L'hémoptysie massive est l'une des rares indications de la bronchoscopie rigide (par opposition à la bronchoscopie flexible), qui permet le contrôle des voies respiratoires, permet un champ visuel plus large qu'une bronchoscopie souple, de meilleures possibilités d'aspiration et est plus adaptée aux interventions thérapeutiques, telles que le traitement par laser.

L'embolisation par angiographie de l'artère bronchique est la méthode préférée d'arrêt d'une hémoptysie massive, avec des taux de succès rapportés allant jusqu'à 90% (1). L'intervention chirurgicale en urgence est indiquée en cas d'hémoptysie massive non contrôlée par la bronchoscopie rigide ou par l'embolisation. Elle est généralement effectuée en dernier recours.

Une fois le diagnostic établi, le traitement complémentaire est dirigé contre la cause (2, 3).

Hémoptysies mineures

Le traitement des hémoptysies mineures vise la cause.

Une résection précoce peut être nécessaire en cas d'adénome ou de carcinome bronchique. La broncholithiase (érosion d'un ganglion calcifié dans la bronche adjacente) peut nécessiter une résection pulmonaire si l'ablation endobronchique de la lithiase n'est pas réalisable par la bronchoscopie rigide. L'hémorragie secondaire à une insuffisance cardiaque ou à un rétrécissement mitral répond habituellement au traitement spécifique de l'insuffisance cardiaque. Dans de rares cas, une commissurotomie mitrale en urgence est nécessaire en cas d'hémoptysie, due à une sténose mitrale, qui engage le pronostic vital.

Les hémorragies dues à une embolie pulmonaire sont rarement importantes et cessent presque toujours spontanément. En cas d'emboles récidivants avec persistance de l'hémorragie, le traitement anticoagulant peut être contre-indiqué. La pose d'un filtre de veine cave inférieure constitue alors un traitement de choix.

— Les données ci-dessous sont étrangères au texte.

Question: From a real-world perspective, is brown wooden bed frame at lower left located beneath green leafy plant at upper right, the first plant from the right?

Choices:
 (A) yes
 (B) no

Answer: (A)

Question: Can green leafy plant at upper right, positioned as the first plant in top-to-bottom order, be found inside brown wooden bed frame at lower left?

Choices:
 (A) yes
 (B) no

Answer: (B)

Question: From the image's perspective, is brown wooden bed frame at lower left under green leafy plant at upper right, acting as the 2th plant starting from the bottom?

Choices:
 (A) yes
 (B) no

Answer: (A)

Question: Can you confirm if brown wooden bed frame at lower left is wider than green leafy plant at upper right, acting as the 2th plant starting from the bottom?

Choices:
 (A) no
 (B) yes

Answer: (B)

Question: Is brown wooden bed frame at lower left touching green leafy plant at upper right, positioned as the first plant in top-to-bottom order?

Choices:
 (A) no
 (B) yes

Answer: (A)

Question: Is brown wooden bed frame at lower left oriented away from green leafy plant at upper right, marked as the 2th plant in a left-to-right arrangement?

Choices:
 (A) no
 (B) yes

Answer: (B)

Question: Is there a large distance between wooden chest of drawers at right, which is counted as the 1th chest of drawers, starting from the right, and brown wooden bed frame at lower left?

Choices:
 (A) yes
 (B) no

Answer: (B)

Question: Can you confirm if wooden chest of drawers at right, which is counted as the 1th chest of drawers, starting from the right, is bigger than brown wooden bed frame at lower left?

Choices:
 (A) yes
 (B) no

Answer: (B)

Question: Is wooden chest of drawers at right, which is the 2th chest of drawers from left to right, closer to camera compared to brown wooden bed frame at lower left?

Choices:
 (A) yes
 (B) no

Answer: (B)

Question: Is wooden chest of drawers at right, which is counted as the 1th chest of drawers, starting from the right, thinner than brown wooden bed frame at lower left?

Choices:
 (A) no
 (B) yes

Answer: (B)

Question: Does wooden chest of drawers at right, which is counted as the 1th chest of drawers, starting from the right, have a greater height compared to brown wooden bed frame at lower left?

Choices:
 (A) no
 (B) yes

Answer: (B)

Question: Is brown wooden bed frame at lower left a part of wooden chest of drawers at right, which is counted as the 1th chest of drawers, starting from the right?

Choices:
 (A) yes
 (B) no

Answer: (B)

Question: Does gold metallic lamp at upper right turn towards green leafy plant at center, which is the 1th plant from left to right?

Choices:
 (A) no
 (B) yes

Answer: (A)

Les hémorragies dans la dilatation des bronches sont habituellement dues à une infection. Le traitement repose sur une antibiothérapie appropriée et sur le drainage postural.

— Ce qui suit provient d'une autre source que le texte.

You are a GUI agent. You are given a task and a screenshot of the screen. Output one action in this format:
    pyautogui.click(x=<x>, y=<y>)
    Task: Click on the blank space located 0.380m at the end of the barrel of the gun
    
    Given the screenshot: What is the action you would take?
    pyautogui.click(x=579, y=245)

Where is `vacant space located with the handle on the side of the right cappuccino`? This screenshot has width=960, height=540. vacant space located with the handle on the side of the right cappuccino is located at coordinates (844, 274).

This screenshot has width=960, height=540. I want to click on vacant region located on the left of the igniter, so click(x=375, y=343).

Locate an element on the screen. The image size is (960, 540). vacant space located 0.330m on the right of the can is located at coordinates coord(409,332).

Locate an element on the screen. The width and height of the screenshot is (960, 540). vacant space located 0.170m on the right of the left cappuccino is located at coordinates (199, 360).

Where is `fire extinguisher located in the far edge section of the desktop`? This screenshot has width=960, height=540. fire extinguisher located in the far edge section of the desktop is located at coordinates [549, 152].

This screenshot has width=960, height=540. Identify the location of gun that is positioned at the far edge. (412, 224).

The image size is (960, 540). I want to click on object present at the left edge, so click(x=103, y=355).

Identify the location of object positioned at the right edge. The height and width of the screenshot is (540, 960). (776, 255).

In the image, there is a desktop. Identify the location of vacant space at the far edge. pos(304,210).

Les médicaments antifibrinolytiques tels que l'acide tranéxamique sont de plus en plus utilisés et étudiés dans les hémoptysies mineures (4).

Références pour le traitement

  1. 1.Mal H, Rullon I, Mellot F, et al: Immediate and long-term results of bronchial artery embolization for life-threatening hemoptysis. Chest 150 (4): 996–1001, 1999. doi: 10.1378/chest.115.4.996

  2. 2. Lordan JL, Gascoigne A, Corris PA: The pulmonary physician in critical care. Illustrative case 7: Assessment and management of massive haemoptysis. Thorax 58: 814–819, 2003. doi: 10.1136/thorax.58.9.814

  3. 3. Jean-Baptiste E: Clinical assessment and management of massive hemoptysis. Critical Care Medicine 28(5): 1642–1647, 2000. doi: 10.1097/00003246-200005000-00066

  4. 4. Prutsky G, Domercq JP, Salazar CA, et al: Antifibrinolytic therapy to reduce haemoptysis from any cause. Cochrane Database Syst Rev 11(11):CD008711, 2016. doi: 10.1002/14651858.CD008711.pub3

Points clés

  • L'hémoptysie doit être distinguée de l'hématémèse et des hémorragies nasopharyngées ou oropharyngées.

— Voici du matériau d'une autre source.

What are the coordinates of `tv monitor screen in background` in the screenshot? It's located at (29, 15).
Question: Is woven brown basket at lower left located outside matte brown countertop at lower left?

  • La bronchite, la bronchectasie, la tuberculose et la pneumonie nécrosante ou l'abcès du poumon sont les causes les plus fréquentes chez l'adulte.

  • Les infections des voies respiratoires inférieures et l'inhalation de corps étrangers sont les causes les plus fréquentes chez l'enfant.

  • En cas d'hémoptysie massive, le patient doit être traité et stabilisé, généralement en service de réanimation, avant de débuter les examens.

  • En cas d'hémoptysie massive, lorsque le côté de l'hémorragie est connu, les patients doivent être positionnés le poumon atteint en position déclive.

  • L'embolisation de l'artère bronchique est le traitement de choix de l'hémoptysie massive.